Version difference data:

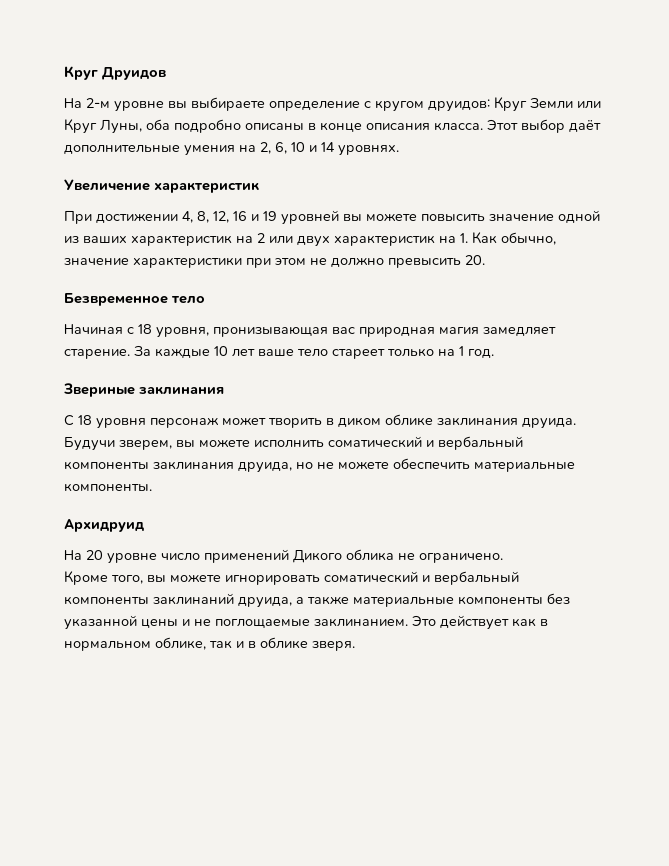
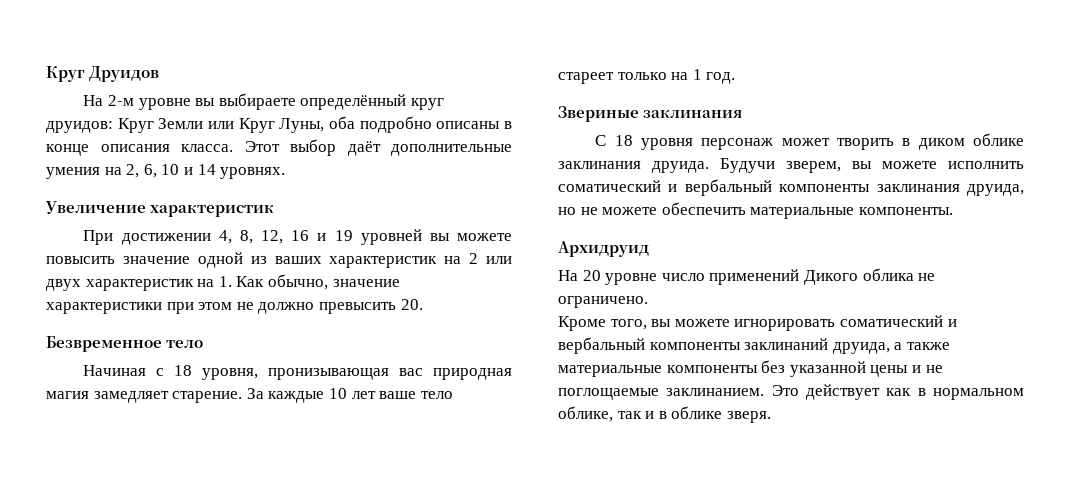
[269,100,424,112] определение с кругом -> [300,94,445,110] определённый круг

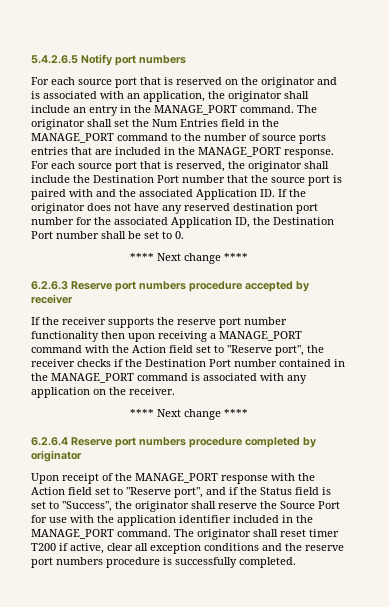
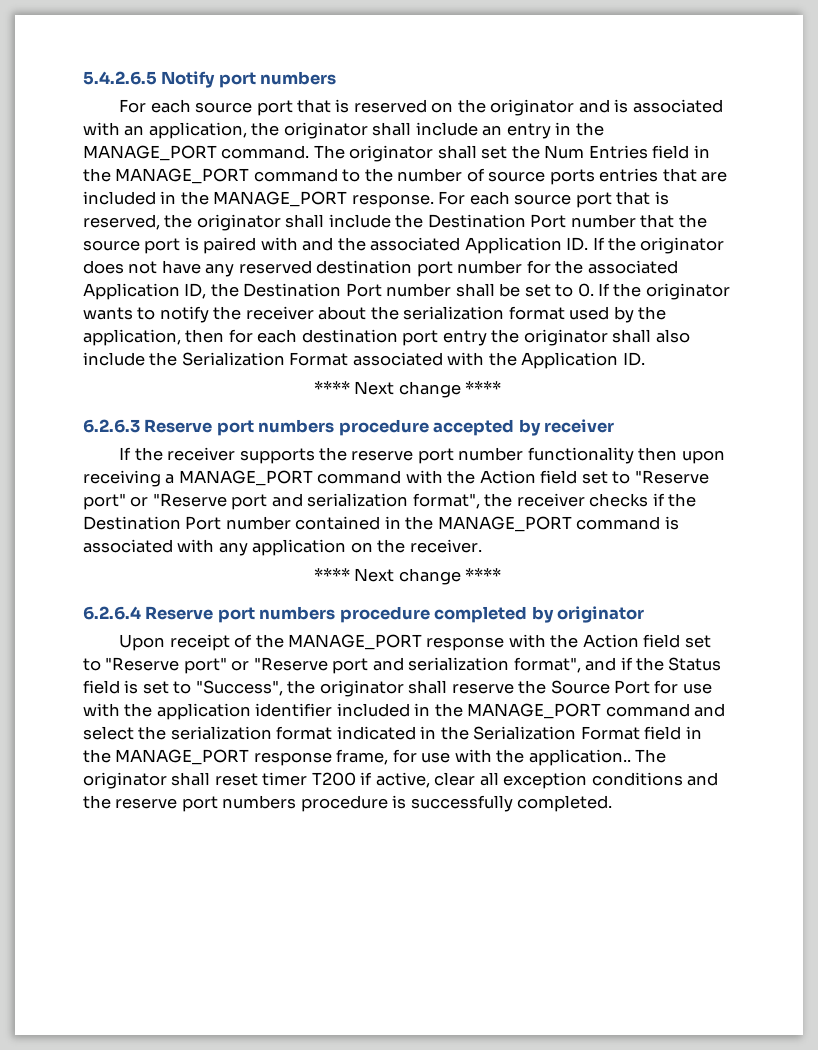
(184, 235) none -> [598,283,730,300] [83,306,667,323] [83,329,690,346] [83,352,645,369] If the originator wants to notify the receiver about the serialization format used by the application, then for each destination port entry the originator shall also include the Serialization Format associated with the Application ID.
[275,345,304,356] port", -> [83,493,480,510] port" or "Reserve port and serialization format",
[174,487,203,498] port", -> [183,657,581,674] port" or "Reserve port and serialization format",
[117,529,171,537] command. -> [605,703,726,717] [83,726,702,740] [83,749,631,766] command and select the serialization format indicated in the Serialization Format field in the MANAGE_PORT response frame, for use with the application..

TASK ITEM → Output every line above exactly as it stands, and drop any picture.

FINISHED TASK →
[269,100,424,112] определение с кругом -> [300,94,445,110] определённый круг

(184, 235) none -> [598,283,730,300] [83,306,667,323] [83,329,690,346] [83,352,645,369] If the originator wants to notify the receiver about the serialization format used by the application, then for each destination port entry the originator shall also include the Serialization Format associated with the Application ID.
[275,345,304,356] port", -> [83,493,480,510] port" or "Reserve port and serialization format",
[174,487,203,498] port", -> [183,657,581,674] port" or "Reserve port and serialization format",
[117,529,171,537] command. -> [605,703,726,717] [83,726,702,740] [83,749,631,766] command and select the serialization format indicated in the Serialization Format field in the MANAGE_PORT response frame, for use with the application..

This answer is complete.